Um avião dos serviços humanitários das Nações Unidas aterra no aeroporto de Pemba, norte de Moçambique, e do interior saem crianças e adultos, regressados de Palma, palco de um ataque na semana passada. Um bebé de um ano vem no interior, juntamente com a mãe e outros familiares, tem uma bala alojada na perna, foi alvejado enquanto a mãe o levava ao colo da fuga de Palma, na quarta-feira.
Calmo e nutrido, tem o ferimento tratado, mas vai voltar a ser observado no banco de socorro do Hospital de Pemba para que de uma vez por todas se extraia a bala. Um dos familiares, que prefere falar no anonimato, conta que a fuga de Palma foi feita de súbito, pelo mato em direção à península de Afungi, para junto do recinto do projeto de gás do norte de Moçambique.

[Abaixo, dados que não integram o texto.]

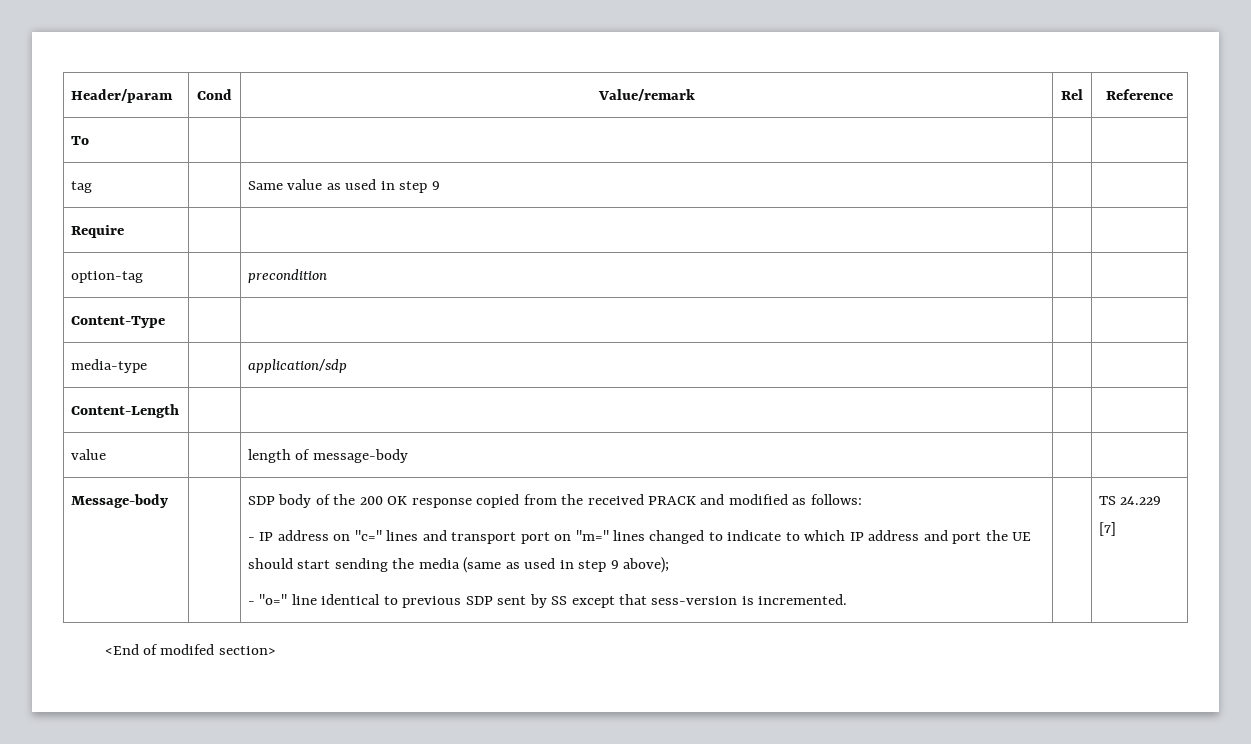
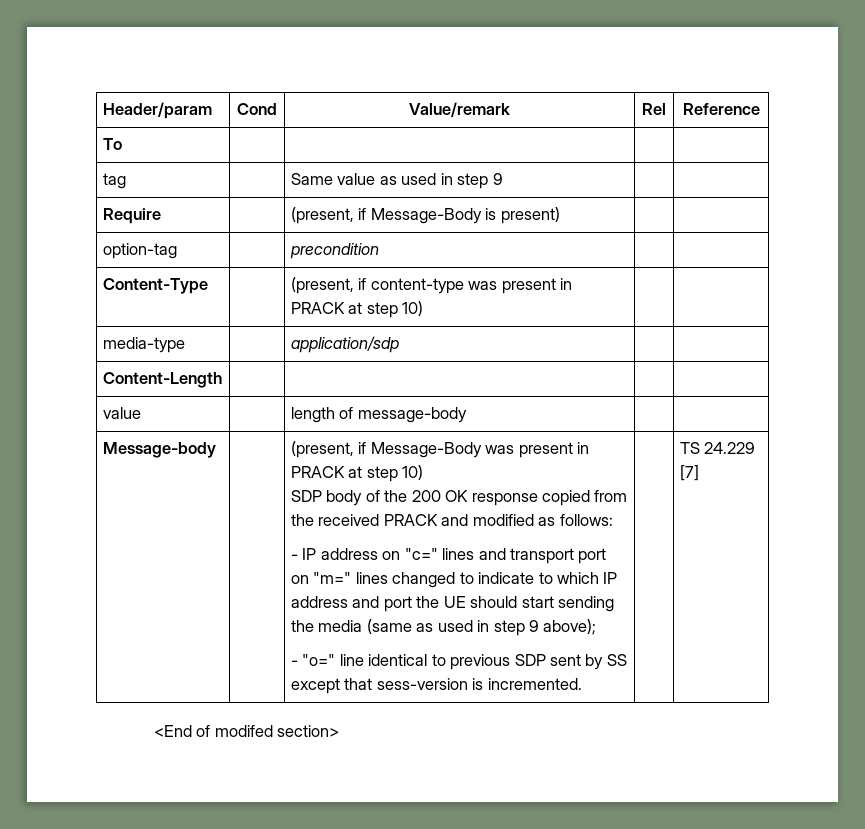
[71,271,144,283] [248,269,328,283] [71,316,166,328] | | // option-tag | | precondition | | // Content-Type | | -> [290,207,560,224] [102,243,177,259] [289,243,379,259] [102,278,208,294] [290,277,573,294] [290,301,424,318] (present, if Message-Body is present) | | // option-tag | | precondition | | // Content-Type | | (present, if content-type was present in PRACK at step 10)
(169, 501) none -> [290,441,590,458] [290,465,424,482] (present, if Message-Body was present in PRACK at step 10) //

Chegaram à zona com outros deslocados na quinta-feira, após um dia de correria e esconderijo. Em Afungi continuam milhares de pessoas que têm medo de voltar para a vila, referem os familiares, sem quantificar. Mas no que consideram ser chão seguro “não há comida”. Pouco depois o avião da ONU volta a descolar e faz o trajeto de volta à península de Afungi, 200 quilómetros a norte.
Alguns feridos e outros casos que inspiram mais cuidados têm chegado a Pemba por avião, da ONU e de empresas privadas que operam no percurso, que ao mesmo tempo levam assistência para o local.
Navios com alguns milhares de pessoas têm também estado a chegar à capital provincial: depois de 1.300 – sobretudo trabalhadores ligados aos projetos de gás – terem chegado no domingo, um outro navio atracou no porto, de onde têm estado a sair deslocados a conta gotas.
Não há números oficiais sobre a quantidade de pessoas nesses barcos, mas estima-se que possam superar as mil. Noutras matas em redor de Palma a fuga continua, como testemunhou à Lusa um outro grupo 50 quilómetros a norte, na fronteira com a Tanzânia no rio Rovuma, onde já estariam cerca de 500 pessoas.
“Aquilo foi um momento difícil, foi um massacre. Na verdade, ninguém gostaria de falar de novo sobre aquilo”, descreve Nelson Matola, habitante de Palma, ao desembarcar em Pemba. “Morreu muita gente“, acrescenta, relatando horas em que correu pela vida até ao hotel Amarula, onde ficou refugiado até à hora de resgate.
As descrições de violência cruel avolumam-se e Abudo Ibraimo, 33 anos, não percebe a guerra que lhe chegou à porta de casa no norte de Moçambique. “Todos os dias estamos a perder os nossos familiares“, disse à Lusa no porto de Pemba, enquanto espera por um sinal da irmã que estava em Palma no dia do ataque de grupos armados àquela vila, junto ao principal projeto de gás no país.
“Mesmo um animal irracional consegue construir um ninho para as suas crias, mas o que está a acontecer connosco não é isso”, é uma “matança” de uma população tratada como “animais”, em vez de “pessoas”. “Não estamos a conseguir perceber qual o objetivo disto e onde vai terminar“, destacou. Por isso pede “ao presidente”, numa alusão ao chefe de Estado moçambicano, Filipe Nyusi, para “duplicar esforços” no sentido de proteger quem vive em Cabo Delgado e pôr termo à violência.
Inok Gomacha é um zimbabueano de 42 anos cheio de angústia porque o filho de 20 anos trabalha em Palma e “está mal“. Não por estar ferido, mas porque “é muito novo para ver este tipo de coisas“, uma violência armada cruel que deixou um número incerto de pessoas abatidas pelas ruas de Palma. Ao contrário de muitos, Inok já conseguiu falar com o filho, sabe que ele conseguiu ser resgatado, mas deixa uma mensagem: nos países africanos tem de deixar de haver violência.
A vila sede de distrito que acolhe os projetos de gás do norte de Moçambique foi atacada na quarta-feira por grupos insurgentes que há três anos e meio aterrorizam a região, e o movimento terrorista Estado Islâmico reivindicou o controlo de Palma.
Dezenas de civis, incluindo sete pessoas que tentavam fugir do principal hotel de Palma, no norte de Moçambique, foram mortos pelo grupo armado que atacou a vila na quarta-feira, disse o Ministério da Defesa moçambicano. Numa operação de resgate de expatriados de um hotel em Palma, na sexta-feira, um cidadão português ficou gravemente ferido e foi transferido para Joanesburgo, na vizinha África do Sul, disse à Lusa fonte do governo no domingo.
A violência está a provocar uma crise humanitária com quase 700 mil deslocados e mais de duas mil mortes.